The Christian Leadership Initiative , run in conjunction as always with AJC, is bringing its 25 participants to their second and final session in Jerusalem. Their course, “Faith, War, and Peace,” is the capstone of their 13-month program.
The Muslim Leadership Initiative is bringing its fifth cohort of emerging North American Muslim leaders to the Institute.

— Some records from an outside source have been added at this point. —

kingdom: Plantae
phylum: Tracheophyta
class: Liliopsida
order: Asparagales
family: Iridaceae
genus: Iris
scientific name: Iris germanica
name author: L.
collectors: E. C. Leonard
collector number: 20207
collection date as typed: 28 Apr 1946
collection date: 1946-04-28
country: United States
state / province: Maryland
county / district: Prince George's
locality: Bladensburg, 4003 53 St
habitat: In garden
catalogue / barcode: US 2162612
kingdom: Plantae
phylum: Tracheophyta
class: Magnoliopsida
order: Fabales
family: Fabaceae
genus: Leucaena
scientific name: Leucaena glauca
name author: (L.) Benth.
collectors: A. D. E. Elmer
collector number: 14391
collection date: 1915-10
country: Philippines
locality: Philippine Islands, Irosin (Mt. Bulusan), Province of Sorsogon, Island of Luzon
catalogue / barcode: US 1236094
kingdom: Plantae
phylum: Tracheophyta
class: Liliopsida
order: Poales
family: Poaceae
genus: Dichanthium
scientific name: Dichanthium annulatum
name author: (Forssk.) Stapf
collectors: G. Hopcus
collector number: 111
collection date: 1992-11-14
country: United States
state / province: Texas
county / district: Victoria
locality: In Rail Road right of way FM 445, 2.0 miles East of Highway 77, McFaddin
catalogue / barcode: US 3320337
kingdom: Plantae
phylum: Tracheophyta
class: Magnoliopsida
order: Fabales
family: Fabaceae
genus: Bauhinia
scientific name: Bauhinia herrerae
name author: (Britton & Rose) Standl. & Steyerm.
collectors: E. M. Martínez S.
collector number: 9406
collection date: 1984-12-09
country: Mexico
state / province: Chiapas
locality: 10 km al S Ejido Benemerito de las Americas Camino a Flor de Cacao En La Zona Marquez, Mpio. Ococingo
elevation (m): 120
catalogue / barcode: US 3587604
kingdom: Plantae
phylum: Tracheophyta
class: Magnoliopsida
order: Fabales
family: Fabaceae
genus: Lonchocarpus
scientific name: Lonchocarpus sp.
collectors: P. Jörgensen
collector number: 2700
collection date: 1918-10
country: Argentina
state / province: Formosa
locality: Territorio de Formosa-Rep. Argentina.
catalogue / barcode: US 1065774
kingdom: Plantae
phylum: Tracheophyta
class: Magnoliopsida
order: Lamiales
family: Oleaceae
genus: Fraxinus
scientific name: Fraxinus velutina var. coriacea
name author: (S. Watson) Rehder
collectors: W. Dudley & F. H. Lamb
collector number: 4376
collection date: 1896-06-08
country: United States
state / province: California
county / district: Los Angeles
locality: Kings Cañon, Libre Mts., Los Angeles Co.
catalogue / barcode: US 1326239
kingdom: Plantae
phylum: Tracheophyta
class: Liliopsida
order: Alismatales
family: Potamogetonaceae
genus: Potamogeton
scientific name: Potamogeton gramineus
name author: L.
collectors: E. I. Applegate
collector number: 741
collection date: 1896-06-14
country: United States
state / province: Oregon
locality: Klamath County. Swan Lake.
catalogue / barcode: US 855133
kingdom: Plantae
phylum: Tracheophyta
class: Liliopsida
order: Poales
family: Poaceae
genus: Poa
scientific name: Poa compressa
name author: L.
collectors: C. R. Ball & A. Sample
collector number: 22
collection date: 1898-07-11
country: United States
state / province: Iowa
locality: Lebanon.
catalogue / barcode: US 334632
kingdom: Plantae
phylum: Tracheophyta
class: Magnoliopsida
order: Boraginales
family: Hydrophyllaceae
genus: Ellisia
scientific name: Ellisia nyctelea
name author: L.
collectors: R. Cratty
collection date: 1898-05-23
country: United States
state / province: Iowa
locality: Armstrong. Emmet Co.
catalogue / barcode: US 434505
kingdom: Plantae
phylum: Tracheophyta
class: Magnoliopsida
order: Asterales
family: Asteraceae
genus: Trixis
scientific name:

Their course is titled, “Encountering Israel: Foundations of Peoplehood and Faith.” More than 100 individuals have gone through the MLI program since it began in 2013.
The iEngage Project Summer Internship is bringing 13 North American university student leaders to the Institute for a six-week program in which they attend courses and work with Institute researchers on ongoing projects.
Among other first-time events, three students from Wheaton College, a Christian university in Illinois, will be studying at the Institute this summer, as part of their Student Ministries Partner program . After their time at Hartman, they will attend a program in Bethlehem in the Palestinian Authority.
The Hartman summer programs will conclude at the end of July.
Summer may be the busiest time of the year at the Institute, but it isn’t the only time that hundreds of individuals from North America and Europe will attend programs at our Jerusalem campus in 2017. Scores of individuals and groups have already been at the Institute this year.
The remainder of 2017 will feature visits by Jewish community groups from the San Francisco Bay Area, St. Louis, rabbinical students on their year-long programs in Israel, university Hillel directors and students, Christian seminary students, Catholic scholars, North American rabbis, and Muslim leaders.